◆ Problem to solve:
Each entry below must come back exactly as written, without its pictures.

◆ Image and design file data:
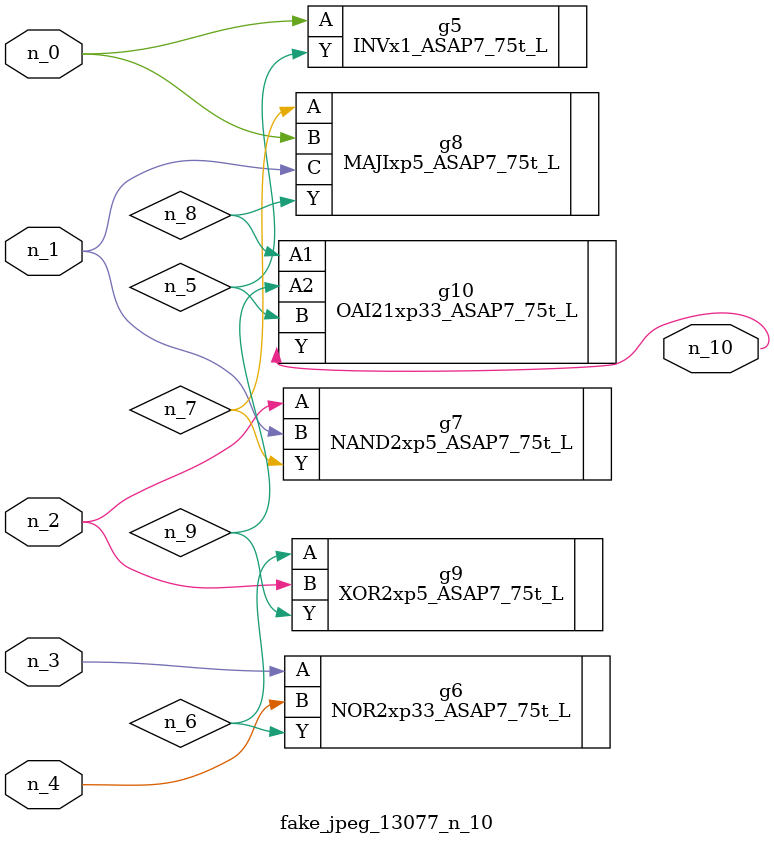
<source format=v>
module fake_jpeg_13077_n_10 (n_3, n_2, n_1, n_0, n_4, n_10);

input n_3;
input n_2;
input n_1;
input n_0;
input n_4;

output n_10;

wire n_8;
wire n_9;
wire n_6;
wire n_5;
wire n_7;

INVx1_ASAP7_75t_L g5 ( 
.A(n_0),
.Y(n_5)
);

NOR2xp33_ASAP7_75t_L g6 ( 
.A(n_3),
.B(n_4),
.Y(n_6)
);

NAND2xp5_ASAP7_75t_L g7 ( 
.A(n_2),
.B(n_1),
.Y(n_7)
);

MAJIxp5_ASAP7_75t_L g8 ( 
.A(n_7),
.B(n_0),
.C(n_1),
.Y(n_8)
);

OAI21xp33_ASAP7_75t_L g10 ( 
.A1(n_8),
.A2(n_9),
.B(n_5),
.Y(n_10)
);

XOR2xp5_ASAP7_75t_L g9 ( 
.A(n_6),
.B(n_2),
.Y(n_9)
);


endmodule
</source>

◆ Solution:
<source format=v>
module fake_jpeg_13077_n_10 (n_3, n_2, n_1, n_0, n_4, n_10);

input n_3;
input n_2;
input n_1;
input n_0;
input n_4;

output n_10;

wire n_8;
wire n_9;
wire n_6;
wire n_5;
wire n_7;

INVx1_ASAP7_75t_L g5 ( 
.A(n_0),
.Y(n_5)
);

NOR2xp33_ASAP7_75t_L g6 ( 
.A(n_3),
.B(n_4),
.Y(n_6)
);

NAND2xp5_ASAP7_75t_L g7 ( 
.A(n_2),
.B(n_1),
.Y(n_7)
);

MAJIxp5_ASAP7_75t_L g8 ( 
.A(n_7),
.B(n_0),
.C(n_1),
.Y(n_8)
);

OAI21xp33_ASAP7_75t_L g10 ( 
.A1(n_8),
.A2(n_9),
.B(n_5),
.Y(n_10)
);

XOR2xp5_ASAP7_75t_L g9 ( 
.A(n_6),
.B(n_2),
.Y(n_9)
);


endmodule
</source>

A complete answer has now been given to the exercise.